A Late Night Christmas Eve Breakfast

So on Sunday night, December 23rd, the night before Christmas Eve, I felt the urge for a midnight snack.

I foraged through my refrigerator and found eggs and chicken and apple sausages.

Cool! This was gonna be fun. I was going to make a simple meal of scrambled eggs and grilled chicken and apple sausages with ketchup on the side.

I started by cracking an extra large organic brown egg down the middle, then pulling it apart and pouring it into a bowl. I did this with a second egg, and then a third.

Next I used a fork to whip the three eggs in the bowl for about 10 seconds or so. I sprinkled salt and pepper into the egg mixture, then put the whole thing aside on the kitchen table.

I opened up a package of aidell’s all-natural smoked chicken and apple sausage.  The directions on the package said to saute or grill the sausage for 8-10 minutes, rotating every minute or two.

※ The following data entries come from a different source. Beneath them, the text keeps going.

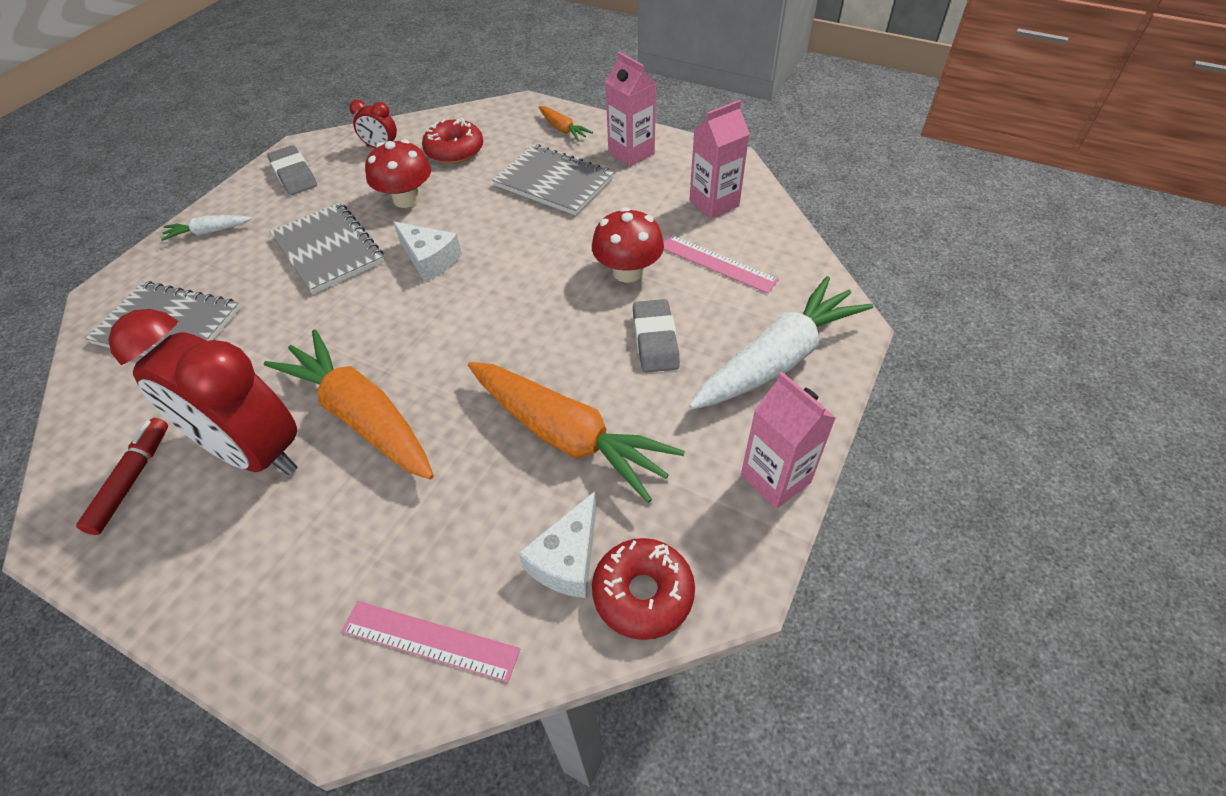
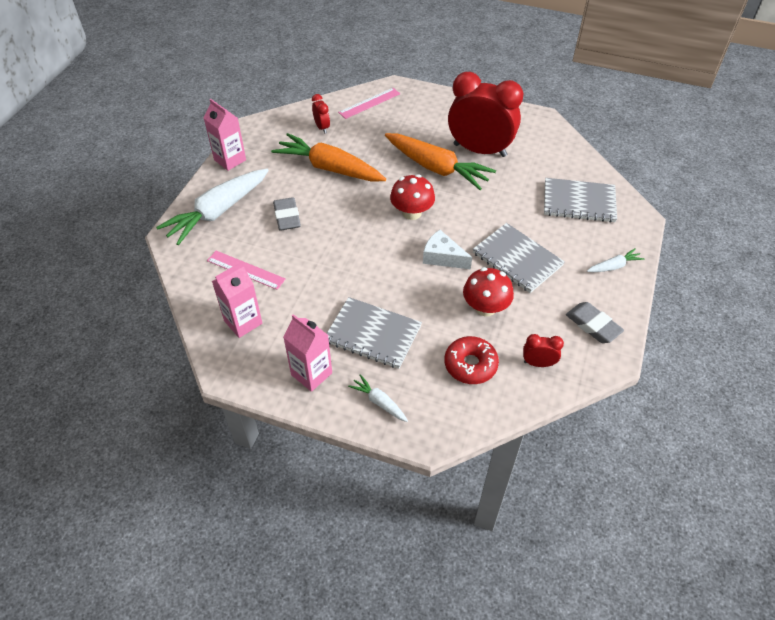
camera: 170 degrees right, 0 degrees up
(132, 480) = (528, 136): red marker -> none
(430, 640) = (369, 103): pink ruler -> pink ruler turned 45 degrees counterclockwise
(563, 129) = (379, 402): orange carrot -> white carrot
(567, 559) = (322, 127): white cheese -> red clock
(628, 272) = (306, 259): red mushroom -> red mushroom (412, 213)
(643, 593) = (290, 121): red donut -> none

I pulled out my slatted grill pan, poured two tablespoons of olive oil onto it, lifted the pan and let the oil coat it, and then turned the heat on the burner to medium-high.

After about two minutes, I placed two sausages on the grill pan and let the accumulated heat of the pan work its magic.

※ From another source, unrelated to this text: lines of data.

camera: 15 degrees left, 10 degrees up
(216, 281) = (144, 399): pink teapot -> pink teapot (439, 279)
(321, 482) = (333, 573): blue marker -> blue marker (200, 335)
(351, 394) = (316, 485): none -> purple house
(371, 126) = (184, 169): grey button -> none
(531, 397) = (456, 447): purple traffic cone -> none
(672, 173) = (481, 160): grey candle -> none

A few minutes in it started to smell really good. The aroma was meaty, salty, smoky, and sweet.  

I took this opportunity to flip the sausages and let them grill on the other side.

I pulled out a skillet, sprayed it with Pam Original Canola Oil Blend Cooking Spray, and let it heat. After a minute or two I poured the egg mixture into the pan.

So now I had the sausages going on the grill, and I had the eggs going in the skillet, and any way you slice it I was cooking a quality breakfast.

About eight minutes in the sausages looked like they were starting to burn just a little, so I cut one open, tasted it, and determined that they were absolutely great. Kudos to me.

I pulled both sausages off the grill and placed them on a plate.

Then I stirred the eggs around in the saute pan with a spatula, allowing them to heat up and solidify, and while I did this I chopped them up with the spatula.  Two minutes later they were ready.

It was time to eat.

I poured myself a tall glass of Coke Zero with four ice cubes, served myself three eggs and two chicken and apple sausages, and accompanied the plate with a healthy dollop of ketchup.  I love ketchup on eggs, sausages, and just about everything else.

Now I dug in.

Holy Christ! These sausages, dipped in a little ketchup, were absolutely incredible.  My mind was blown. I mean they were a slightly fancier brand than the one I usually buy from my local supermarket, but they were far from gourmet.

Somehow, though, they had hit that sweet spot between mass-produced unhealthy yet tasty crap and artisanal single batch healthy stuff that tastes like crap. They had won the game with this product.

The eggs were good too, and I poured ketchup over them as I ate.

While I enjoyed my late-night breakfast, I read the New York Times app on my Samsung Galaxy S9.

The news was bad, worse, and awful. Jim Mattis had stepped down, and then been fired, as Secretary of Defense by our teenager-in-chief, Donald Trump.

The economy was, finally, starting to show signs of weakness.  The planet and the environment were in major distress, accelerated by the Trump Administration’s vast and rapid rollback of environmental regulations.

It was enough to make you want to scream!

But what gave me comfort, and what took my mind off these dark days in Trumplandia, is that I had cooked a meal, a humble meal, and it was delicious.  

I had created something out of nothing. I had escaped New York City Seamless and Grubhub takeout hell.

So I felt good.

And sometimes feeling good is all you need.